When it falls flat, it just wants to cut out. If I keep it in gear (I use second cause I'm only in my neighborhood) I can keep it going. It runs like a dog though like it’s lost its desire to live, no performance after that. Starvation sound very plausible. The points look new, so I'm gonna check the gap. I've heard of the heater valve being an issue (even looked on YouTube on how to adjust, University Motors was a very giving shop to make all those videos.) I have the new coil and condenser, so I will be installing that (wasn't sure about the coil getting hot thing, I've never touched one I wasn't working on.) Then after a good test drive I'll see if condition happens again, if so I'll pull the gas cap and see if she does alright. If it still feels ill, I’m gonna hit up Dave's fuel system trouble shooting guide, and inspect the tank. Ya'll are on the same page as me, start with the easy and inexpensive first.
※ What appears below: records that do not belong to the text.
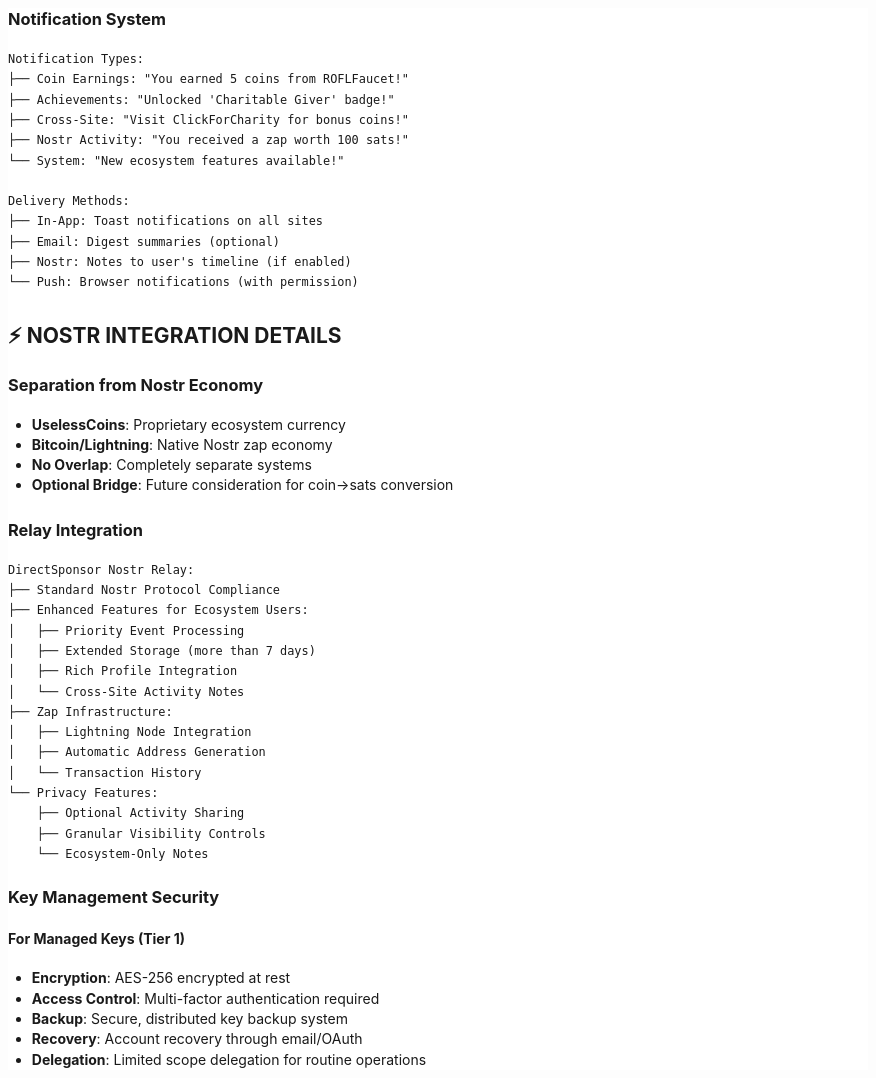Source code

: ### **Notification System**
```
Notification Types:
├── Coin Earnings: "You earned 5 coins from ROFLFaucet!"
├── Achievements: "Unlocked 'Charitable Giver' badge!"
├── Cross-Site: "Visit ClickForCharity for bonus coins!"
├── Nostr Activity: "You received a zap worth 100 sats!"
└── System: "New ecosystem features available!"

Delivery Methods:
├── In-App: Toast notifications on all sites
├── Email: Digest summaries (optional)
├── Nostr: Notes to user's timeline (if enabled)
└── Push: Browser notifications (with permission)
```

## ⚡ **NOSTR INTEGRATION DETAILS**

### **Separation from Nostr Economy**
- **UselessCoins**: Proprietary ecosystem currency
- **Bitcoin/Lightning**: Native Nostr zap economy
- **No Overlap**: Completely separate systems
- **Optional Bridge**: Future consideration for coin→sats conversion

### **Relay Integration**
```
DirectSponsor Nostr Relay:
├── Standard Nostr Protocol Compliance
├── Enhanced Features for Ecosystem Users:
│   ├── Priority Event Processing
│   ├── Extended Storage (more than 7 days)
│   ├── Rich Profile Integration
│   └── Cross-Site Activity Notes
├── Zap Infrastructure:
│   ├── Lightning Node Integration
│   ├── Automatic Address Generation
│   └── Transaction History
└── Privacy Features:
    ├── Optional Activity Sharing
    ├── Granular Visibility Controls
    └── Ecosystem-Only Notes
```

### **Key Management Security**

#### **For Managed Keys (Tier 1)**
- **Encryption**: AES-256 encrypted at rest
- **Access Control**: Multi-factor authentication required
- **Backup**: Secure, distributed key backup system
- **Recovery**: Account recovery through email/OAuth
- **Delegation**: Limited scope delegation for routine operations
Got a check list for today, I'll be back tonight to let ya'll know the out come.

For my Tennessee friends, I'm an hour north of Nashville maybe a spring mid-south cruise would be fun?

Thanks for all the help,
samiam
:)

Nov 04, 2009 15:29:57
samiam

Alright, checked the points gap and found the points and condensor have already been replaced. I found out from my sister that my two uncles replaced them. I trust those two with any thing I have. Checked the heater valve and found the cable to it isn't attached because it's snapped off, and the valve itself is siezed in the high position. After all that, it's not leaking onto the dizzy. I installed the new coil, found an added wire going to the positive side terminal. I left it off and attempted to start the car. Car starts, it even idles better (used to have to keep the choke around 1800rpm to keep running when cold.) I watched the RPM and oil guage start working intermittently. Reconnected the add on wire and still the same. While starting the car at one point my father said there was sparks arcing from the air cleaner to the brake lines near the master cylinder. Crap. Couldn't test drive the car cause local PD was all over my neighborhood all day and car isn't registered. So I'm gonna test drive tomorrow.

samiam

Nov 04, 2009 15:46:40
samiam

Almost forgot, removed the fuel line after the fuel filter and powered the vehicle, it flowed fine through the filter. And thanks for the info Mac, I wish I had known NAPA had a good brand for a coil. I had already ordered one from Moss.